Bei der Frage, ob ein zulässiger Aufstellungsort vorliegt, ist auf eine natürliche Betrachtungsweise abzustellen (vgl. VG Gießen, B. v. 15.11.2010 - 8 L 2163/10.GI -, juris, Rdnr. 23). Geht es dabei - wie im vorliegenden Fall - darum, dass Gaststätte und Spielhalle nebeneinanderliegen und nur durch eine Türe getrennt sind, stellt sich das Problem nach der hinreichenden Abgrenzung dahingehend, ob es einem durchschnittlichen Spielhallenbesucher möglich ist, sich von einem Geldspielgerät dieser Spielhalle zu einem Spielapparat der nächsten Gaststätte oder einer weiteren Spielhalle zu begeben bzw., ob ein solches "Wandern" von einem Geldspielgerät zum nächsten auch durch verschiedene Gaststätten/Spielhallen hindurch ohne formelles Verlassen einer der Gaststätten/Spielhallen möglich ist (vgl. VG Gießen, U. v. 18.08.2010 - 8 K 4083/09.GI -, GewArch 2010, 452, 453 m.w.N.). Auf keinen Fall dürfen die Erlaubnisregelungen dadurch unterlaufen werden, dass durch die Ausstattung faktisch miteinander verbundener Räumlichkeiten mit Geldspielgeräten die in § 3 Abs. 1 S. 1 SpielV normierten Höchstgrenzen von Geldspielgeräten umgangen würden.
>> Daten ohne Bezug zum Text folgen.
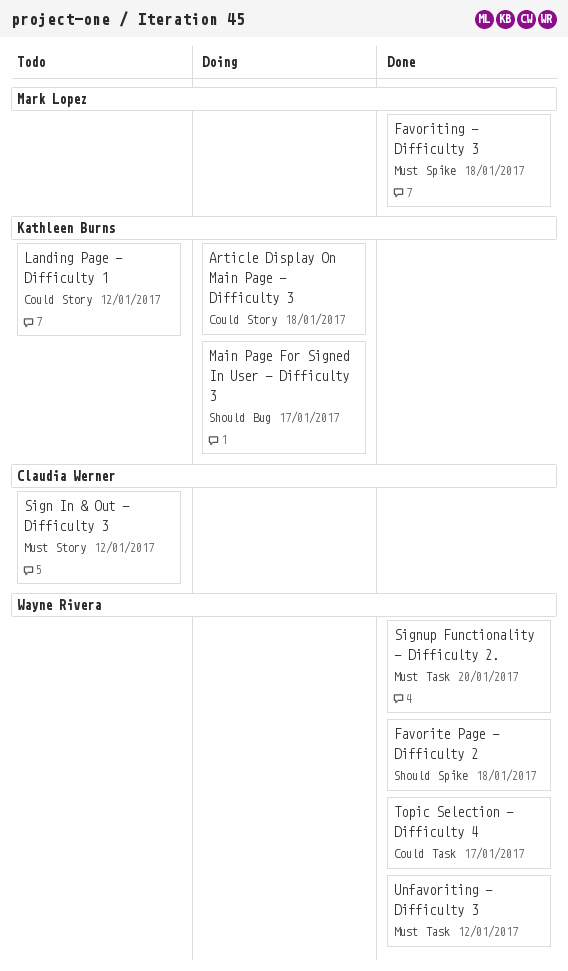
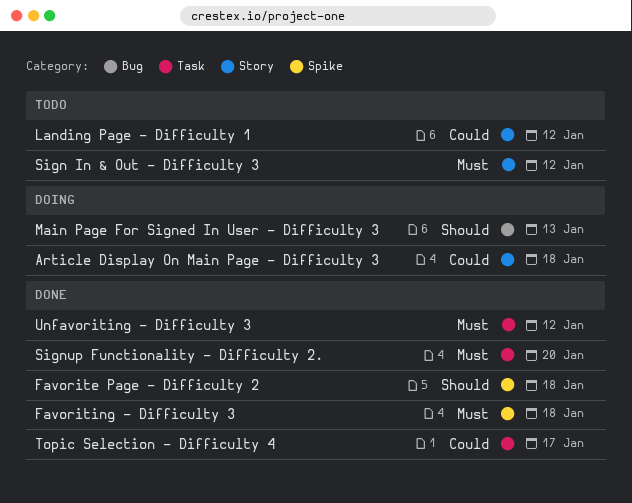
Main Page For Signed In User - Difficulty 3, due: Jan 17 -> Jan 13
Das ist hier aber der Fall, weil zwischen Gaststätte und Spielhalle eine Tür vorhanden ist, die keine zureichende Trennung darstellt.
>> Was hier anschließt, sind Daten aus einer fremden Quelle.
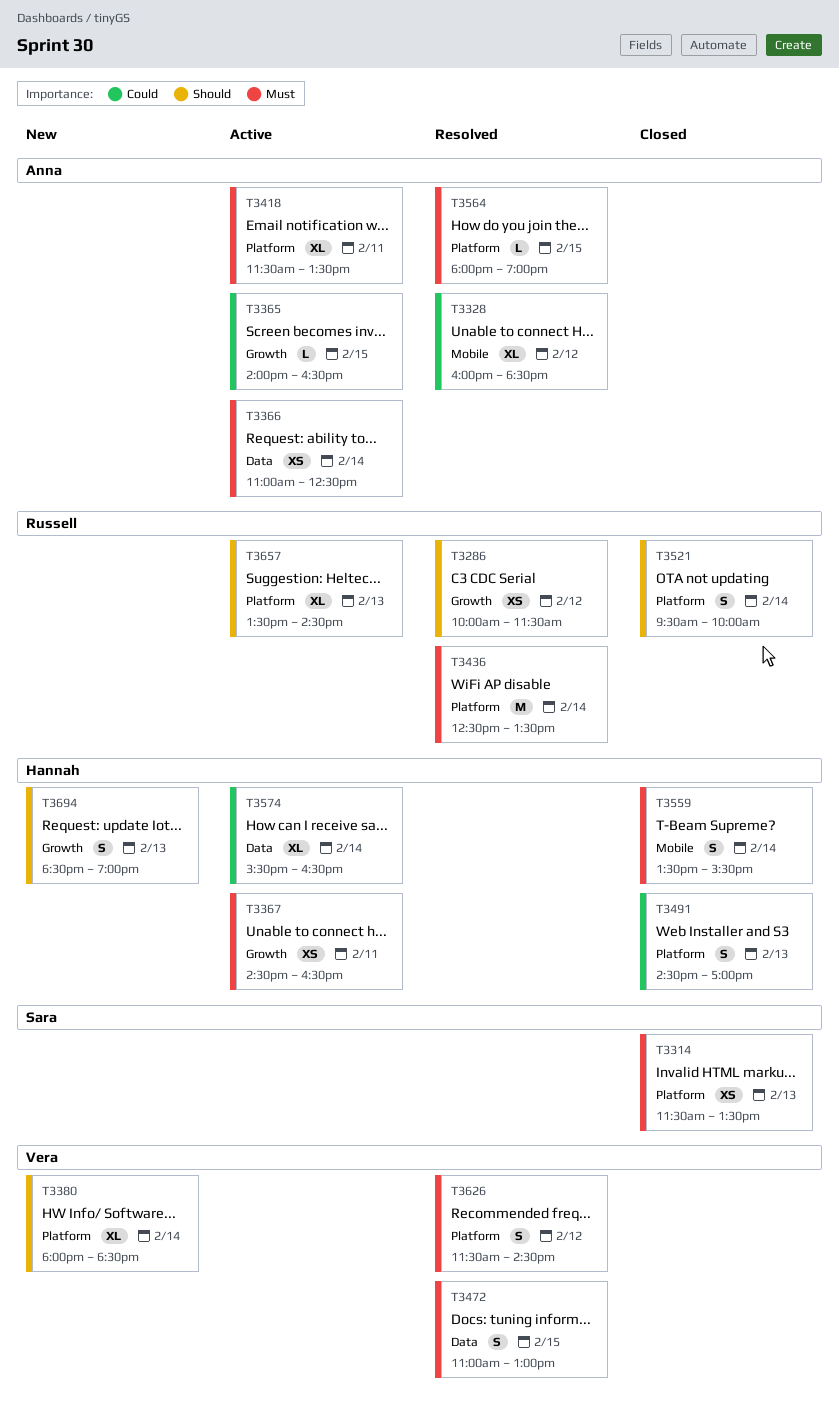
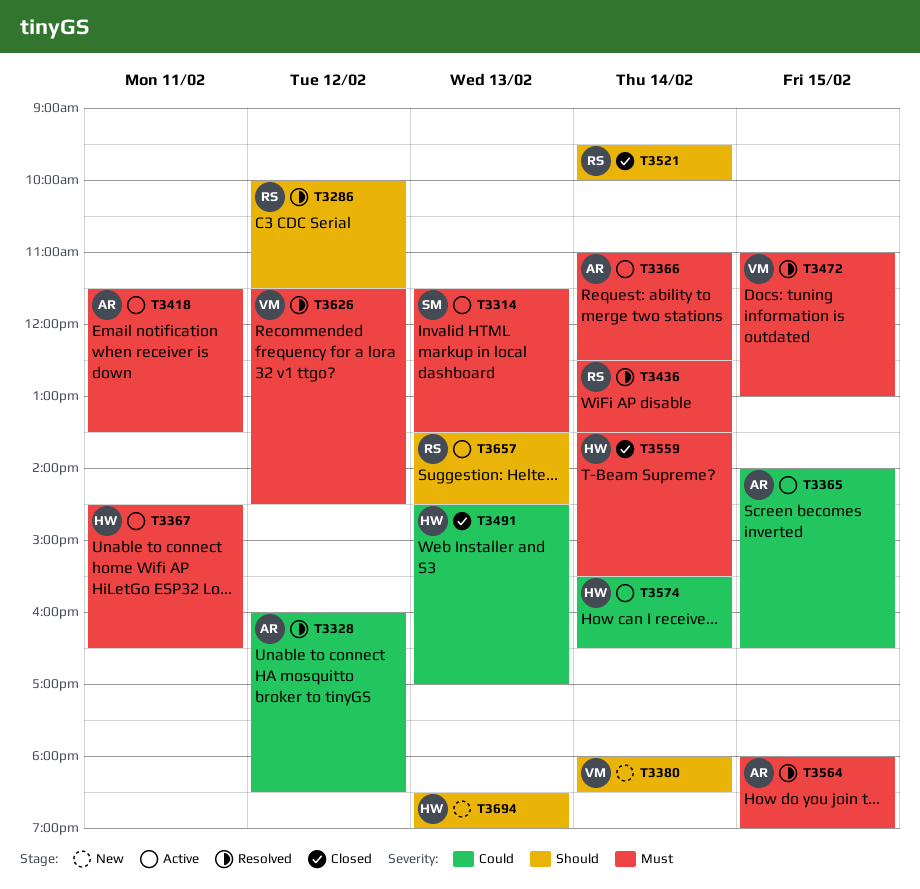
T3314, status: Closed -> Active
Der Antragsteller verweist zwar darauf, die vorhandene Verbindungstür zwischen seiner Spielhalle "F" und seinem Gaststättenbetrieb "D" verfüge über keinen Griff zum Öffnen der Türe, sodass diese nach ihrem Öffnen sofort wieder ins Schloss falle und sich verschließe, ferner sei sie zum Zwecke des Sichtschutzes mit Folie beklebt, weshalb ein "Wandern" zwischen den beiden Betrieben einem Besucher faktisch nicht möglich sei. Die Kammer hält dies aber nicht für eine hinreichende Abgrenzung der beiden mit Spielapparaten versehenen Räumlichkeiten. Eine solche Abgrenzung liegt nur vor, wenn jede Möglichkeit baulich ausgeschlossen ist, die verschiedenen Räumlichkeiten durch eine Verbindungstür aufzusuchen. Im vorliegenden Fall ist schon nicht ausgeschlossen, dass ein Besucher zusammen mit dem Personal von einer Gaststätte durch die fragliche Tür in den Nachbarraum gelangt.

Die Kosten des Verfahrens hat der Antragsteller zu tragen, da er unterlegen ist (§ 154 Abs. 1 VwGO). Die Streitwertfestsetzung hat ihre Grundlage in den §§ 52, 53 GKG.